### Information provided
<<<<

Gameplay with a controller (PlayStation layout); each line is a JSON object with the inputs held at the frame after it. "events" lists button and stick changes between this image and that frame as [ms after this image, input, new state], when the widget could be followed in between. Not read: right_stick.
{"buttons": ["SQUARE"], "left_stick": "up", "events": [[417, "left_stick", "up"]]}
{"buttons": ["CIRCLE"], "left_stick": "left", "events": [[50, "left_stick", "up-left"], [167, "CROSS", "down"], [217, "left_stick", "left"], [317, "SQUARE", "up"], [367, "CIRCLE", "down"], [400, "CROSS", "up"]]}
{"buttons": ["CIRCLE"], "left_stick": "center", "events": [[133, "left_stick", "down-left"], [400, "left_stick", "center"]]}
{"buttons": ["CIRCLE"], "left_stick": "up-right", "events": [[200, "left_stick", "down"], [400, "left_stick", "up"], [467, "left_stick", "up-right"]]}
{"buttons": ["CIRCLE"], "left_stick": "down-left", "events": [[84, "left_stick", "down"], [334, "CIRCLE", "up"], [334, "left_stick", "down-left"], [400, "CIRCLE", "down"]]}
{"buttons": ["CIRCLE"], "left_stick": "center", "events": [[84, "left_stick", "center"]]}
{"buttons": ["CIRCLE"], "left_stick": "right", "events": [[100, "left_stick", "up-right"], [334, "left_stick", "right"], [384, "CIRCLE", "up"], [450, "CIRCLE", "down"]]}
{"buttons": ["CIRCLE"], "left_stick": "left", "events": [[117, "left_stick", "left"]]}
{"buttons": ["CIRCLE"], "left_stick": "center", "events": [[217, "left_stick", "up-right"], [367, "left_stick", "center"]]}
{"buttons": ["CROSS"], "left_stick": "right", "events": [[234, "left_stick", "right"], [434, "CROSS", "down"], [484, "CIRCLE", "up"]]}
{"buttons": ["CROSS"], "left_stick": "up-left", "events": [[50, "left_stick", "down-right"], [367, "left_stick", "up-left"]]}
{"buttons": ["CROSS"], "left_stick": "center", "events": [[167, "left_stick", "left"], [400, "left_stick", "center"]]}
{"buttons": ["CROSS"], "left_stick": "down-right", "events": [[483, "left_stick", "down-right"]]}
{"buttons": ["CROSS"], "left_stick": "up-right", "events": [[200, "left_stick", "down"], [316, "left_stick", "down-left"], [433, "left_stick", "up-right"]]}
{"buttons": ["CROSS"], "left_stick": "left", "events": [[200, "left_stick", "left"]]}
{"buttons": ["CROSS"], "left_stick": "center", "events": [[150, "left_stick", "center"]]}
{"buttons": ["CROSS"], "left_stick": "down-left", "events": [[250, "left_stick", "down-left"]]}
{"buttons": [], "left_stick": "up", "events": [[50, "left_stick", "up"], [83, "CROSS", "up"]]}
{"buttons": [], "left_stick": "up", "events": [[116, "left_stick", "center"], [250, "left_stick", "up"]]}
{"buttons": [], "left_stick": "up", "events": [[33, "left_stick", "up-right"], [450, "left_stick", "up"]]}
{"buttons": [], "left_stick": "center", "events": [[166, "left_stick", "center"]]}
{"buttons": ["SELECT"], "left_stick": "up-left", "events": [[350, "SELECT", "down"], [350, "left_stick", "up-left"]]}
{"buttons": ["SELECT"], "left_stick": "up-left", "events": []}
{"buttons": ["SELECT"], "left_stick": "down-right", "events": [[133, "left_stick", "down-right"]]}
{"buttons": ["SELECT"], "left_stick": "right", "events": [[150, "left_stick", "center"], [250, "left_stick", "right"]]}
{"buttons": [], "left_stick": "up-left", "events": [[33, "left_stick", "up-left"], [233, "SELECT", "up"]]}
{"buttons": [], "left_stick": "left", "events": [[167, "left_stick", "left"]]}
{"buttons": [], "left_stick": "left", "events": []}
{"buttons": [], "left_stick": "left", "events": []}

>>>>

### Exercise details
Go through the listing above and set down each line exactly as it stands.

### Finished task
Gameplay with a controller (PlayStation layout); each line is a JSON object with the inputs held at the frame after it. "events" lists button and stick changes between this image and that frame as [ms after this image, input, new state], when the widget could be followed in between. Not read: right_stick.
{"buttons": ["SQUARE"], "left_stick": "up", "events": [[417, "left_stick", "up"]]}
{"buttons": ["CIRCLE"], "left_stick": "left", "events": [[50, "left_stick", "up-left"], [167, "CROSS", "down"], [217, "left_stick", "left"], [317, "SQUARE", "up"], [367, "CIRCLE", "down"], [400, "CROSS", "up"]]}
{"buttons": ["CIRCLE"], "left_stick": "center", "events": [[133, "left_stick", "down-left"], [400, "left_stick", "center"]]}
{"buttons": ["CIRCLE"], "left_stick": "up-right", "events": [[200, "left_stick", "down"], [400, "left_stick", "up"], [467, "left_stick", "up-right"]]}
{"buttons": ["CIRCLE"], "left_stick": "down-left", "events": [[84, "left_stick", "down"], [334, "CIRCLE", "up"], [334, "left_stick", "down-left"], [400, "CIRCLE", "down"]]}
{"buttons": ["CIRCLE"], "left_stick": "center", "events": [[84, "left_stick", "center"]]}
{"buttons": ["CIRCLE"], "left_stick": "right", "events": [[100, "left_stick", "up-right"], [334, "left_stick", "right"], [384, "CIRCLE", "up"], [450, "CIRCLE", "down"]]}
{"buttons": ["CIRCLE"], "left_stick": "left", "events": [[117, "left_stick", "left"]]}
{"buttons": ["CIRCLE"], "left_stick": "center", "events": [[217, "left_stick", "up-right"], [367, "left_stick", "center"]]}
{"buttons": ["CROSS"], "left_stick": "right", "events": [[234, "left_stick", "right"], [434, "CROSS", "down"], [484, "CIRCLE", "up"]]}
{"buttons": ["CROSS"], "left_stick": "up-left", "events": [[50, "left_stick", "down-right"], [367, "left_stick", "up-left"]]}
{"buttons": ["CROSS"], "left_stick": "center", "events": [[167, "left_stick", "left"], [400, "left_stick", "center"]]}
{"buttons": ["CROSS"], "left_stick": "down-right", "events": [[483, "left_stick", "down-right"]]}
{"buttons": ["CROSS"], "left_stick": "up-right", "events": [[200, "left_stick", "down"], [316, "left_stick", "down-left"], [433, "left_stick", "up-right"]]}
{"buttons": ["CROSS"], "left_stick": "left", "events": [[200, "left_stick", "left"]]}
{"buttons": ["CROSS"], "left_stick": "center", "events": [[150, "left_stick", "center"]]}
{"buttons": ["CROSS"], "left_stick": "down-left", "events": [[250, "left_stick", "down-left"]]}
{"buttons": [], "left_stick": "up", "events": [[50, "left_stick", "up"], [83, "CROSS", "up"]]}
{"buttons": [], "left_stick": "up", "events": [[116, "left_stick", "center"], [250, "left_stick", "up"]]}
{"buttons": [], "left_stick": "up", "events": [[33, "left_stick", "up-right"], [450, "left_stick", "up"]]}
{"buttons": [], "left_stick": "center", "events": [[166, "left_stick", "center"]]}
{"buttons": ["SELECT"], "left_stick": "up-left", "events": [[350, "SELECT", "down"], [350, "left_stick", "up-left"]]}
{"buttons": ["SELECT"], "left_stick": "up-left", "events": []}
{"buttons": ["SELECT"], "left_stick": "down-right", "events": [[133, "left_stick", "down-right"]]}
{"buttons": ["SELECT"], "left_stick": "right", "events": [[150, "left_stick", "center"], [250, "left_stick", "right"]]}
{"buttons": [], "left_stick": "up-left", "events": [[33, "left_stick", "up-left"], [233, "SELECT", "up"]]}
{"buttons": [], "left_stick": "left", "events": [[167, "left_stick", "left"]]}
{"buttons": [], "left_stick": "left", "events": []}
{"buttons": [], "left_stick": "left", "events": []}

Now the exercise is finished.